■ Quellenauszug:
● ● ● ●
Für Audits ist ein sauberer Nachweis alles. Aus Tages- oder Schichtdaten erzeugt ein Flow automatisch einen PDF-Bericht: mit Logo, Standort, Zeitfenster, Verantwortlichen, vollständigen Messreihen, Abweichungen und Korrekturen. Technisch greifen wir häufig zu Word-Vorlagen, die Power Automate füllt und anschließend per „Word Online (Business) → Convert Word Document to PDF“ in eine revisionssichere Ablage schreibt. So liegen Berichte jeden Morgen fix fertig in der SharePoint-Bibliothek – ohne manuelles Exportieren.
In SharePoint selbst aktivieren wir die Versionsverwaltung für Listen und Bibliotheken. Jede Änderung an einem Eintrag oder Dokument bleibt nachvollziehbar; frühere Stände können eingesehen oder wiederhergestellt werden – ein unschätzbarer Vorteil, wenn Prüfende Einsicht in den Verlauf verlangen oder eine Korrekturkette belegt werden muss.
Darüber hinaus lassen sich Aufzeichnungen mit Microsoft Purview als (regulatorische) Records kennzeichnen und mit Aufbewahrungslabels verwalten. Das schafft klare, automatisierte Regeln, wie lange HACCP-Dokumente bleiben müssen und was danach passieren darf. Die Labels können manuell oder – je nach Szenario – automatisch angewendet werden, wodurch Sie eine konsistente, prüffeste Archivierung erreichen.
Ein praktischer Nebeneffekt der Digitalisierung: Hygienevorgaben rund um Kühlen und Warmhalten werden nicht nur erledigt, sondern belegt. Zielkorridore – etwa 1 bis 5 °C im Kühlschrank bzw. sicheres Warmhalten – werden in der App als Grenzwerte hinterlegt, sodass Abweichungen nicht übersehen werden. Die Hinterlegung stützt sich auf einschlägige österreichische Praxisempfehlungen und branchenspezifische Skripten.
● ● ● ●
[Gespeicherte Dateneinträge]
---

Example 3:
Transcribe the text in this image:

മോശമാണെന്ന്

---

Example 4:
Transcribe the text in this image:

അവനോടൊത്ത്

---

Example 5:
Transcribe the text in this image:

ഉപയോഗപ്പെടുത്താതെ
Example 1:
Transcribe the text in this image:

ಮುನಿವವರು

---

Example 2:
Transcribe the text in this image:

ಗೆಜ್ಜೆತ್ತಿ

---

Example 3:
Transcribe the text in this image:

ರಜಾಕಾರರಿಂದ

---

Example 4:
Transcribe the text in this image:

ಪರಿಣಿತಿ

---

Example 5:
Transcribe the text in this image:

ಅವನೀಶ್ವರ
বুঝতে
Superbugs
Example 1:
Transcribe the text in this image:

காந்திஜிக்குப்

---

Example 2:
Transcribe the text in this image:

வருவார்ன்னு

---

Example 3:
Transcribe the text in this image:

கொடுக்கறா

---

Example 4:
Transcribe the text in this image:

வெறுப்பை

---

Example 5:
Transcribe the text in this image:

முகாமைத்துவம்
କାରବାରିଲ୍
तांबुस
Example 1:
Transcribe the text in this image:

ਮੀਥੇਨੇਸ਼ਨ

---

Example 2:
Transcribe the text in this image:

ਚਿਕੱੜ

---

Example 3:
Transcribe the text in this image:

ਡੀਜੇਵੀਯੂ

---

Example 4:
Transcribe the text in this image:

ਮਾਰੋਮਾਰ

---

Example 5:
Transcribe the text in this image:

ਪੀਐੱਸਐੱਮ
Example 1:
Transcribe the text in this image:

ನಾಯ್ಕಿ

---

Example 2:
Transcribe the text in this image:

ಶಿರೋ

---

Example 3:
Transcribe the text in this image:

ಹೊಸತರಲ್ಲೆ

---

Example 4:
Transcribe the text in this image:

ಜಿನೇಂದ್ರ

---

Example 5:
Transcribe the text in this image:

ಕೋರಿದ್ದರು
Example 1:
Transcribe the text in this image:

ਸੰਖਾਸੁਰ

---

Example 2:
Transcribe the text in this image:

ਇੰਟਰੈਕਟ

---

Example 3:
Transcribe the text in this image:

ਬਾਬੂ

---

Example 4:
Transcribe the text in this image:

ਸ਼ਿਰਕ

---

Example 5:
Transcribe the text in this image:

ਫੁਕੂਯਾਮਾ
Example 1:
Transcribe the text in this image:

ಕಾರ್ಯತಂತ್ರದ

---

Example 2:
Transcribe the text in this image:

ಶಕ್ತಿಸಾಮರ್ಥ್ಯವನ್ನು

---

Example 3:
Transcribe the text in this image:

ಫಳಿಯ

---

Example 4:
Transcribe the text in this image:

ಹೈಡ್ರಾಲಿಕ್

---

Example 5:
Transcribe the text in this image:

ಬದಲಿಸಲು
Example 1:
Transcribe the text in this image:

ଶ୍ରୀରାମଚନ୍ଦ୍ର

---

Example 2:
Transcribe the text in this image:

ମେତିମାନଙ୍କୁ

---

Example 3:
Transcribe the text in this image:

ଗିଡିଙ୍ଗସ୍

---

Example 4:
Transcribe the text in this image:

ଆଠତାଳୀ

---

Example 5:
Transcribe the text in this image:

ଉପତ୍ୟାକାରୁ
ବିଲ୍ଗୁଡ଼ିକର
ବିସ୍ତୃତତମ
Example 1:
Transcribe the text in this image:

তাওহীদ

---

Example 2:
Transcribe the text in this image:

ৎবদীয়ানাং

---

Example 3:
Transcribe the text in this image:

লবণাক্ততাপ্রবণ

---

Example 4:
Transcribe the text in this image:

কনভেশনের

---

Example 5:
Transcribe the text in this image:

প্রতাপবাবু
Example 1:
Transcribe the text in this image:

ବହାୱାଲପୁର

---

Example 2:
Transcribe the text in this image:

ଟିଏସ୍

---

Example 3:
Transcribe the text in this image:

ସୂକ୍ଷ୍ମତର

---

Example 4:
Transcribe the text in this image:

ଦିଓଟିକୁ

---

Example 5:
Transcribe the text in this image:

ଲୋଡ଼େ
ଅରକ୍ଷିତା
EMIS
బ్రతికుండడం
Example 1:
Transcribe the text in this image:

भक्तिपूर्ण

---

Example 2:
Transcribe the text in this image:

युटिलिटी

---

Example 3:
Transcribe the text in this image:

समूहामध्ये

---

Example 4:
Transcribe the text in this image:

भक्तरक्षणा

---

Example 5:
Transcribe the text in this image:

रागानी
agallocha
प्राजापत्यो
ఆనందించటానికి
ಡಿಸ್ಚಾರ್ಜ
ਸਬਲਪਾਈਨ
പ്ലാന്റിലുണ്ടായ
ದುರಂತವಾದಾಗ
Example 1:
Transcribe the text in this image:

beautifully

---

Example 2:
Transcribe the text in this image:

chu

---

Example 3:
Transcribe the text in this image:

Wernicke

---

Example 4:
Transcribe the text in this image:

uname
● ● ● ●
■ Zu erledigende Aufgaben:
**1.** Geben Sie den Abschnitt von „In SharePoint selbst“ bis „belegt werden muss.“ aus dem Quellenauszug wortgetreu wieder.
**2.** Nennen Sie alle Bestandteile, die laut dem Quellenauszug der automatisch erzeugte PDF-Bericht enthält.

■ Schriftliche Antworten:
**1.**
In SharePoint selbst aktivieren wir die Versionsverwaltung für Listen und Bibliotheken. Jede Änderung an einem Eintrag oder Dokument bleibt nachvollziehbar; frühere Stände können eingesehen oder wiederhergestellt werden – ein unschätzbarer Vorteil, wenn Prüfende Einsicht in den Verlauf verlangen oder eine Korrekturkette belegt werden muss.

**2.**
- Logo
- Standort
- Zeitfenster
- Verantwortliche
- vollständige Messreihen
- Abweichungen
- Korrekturen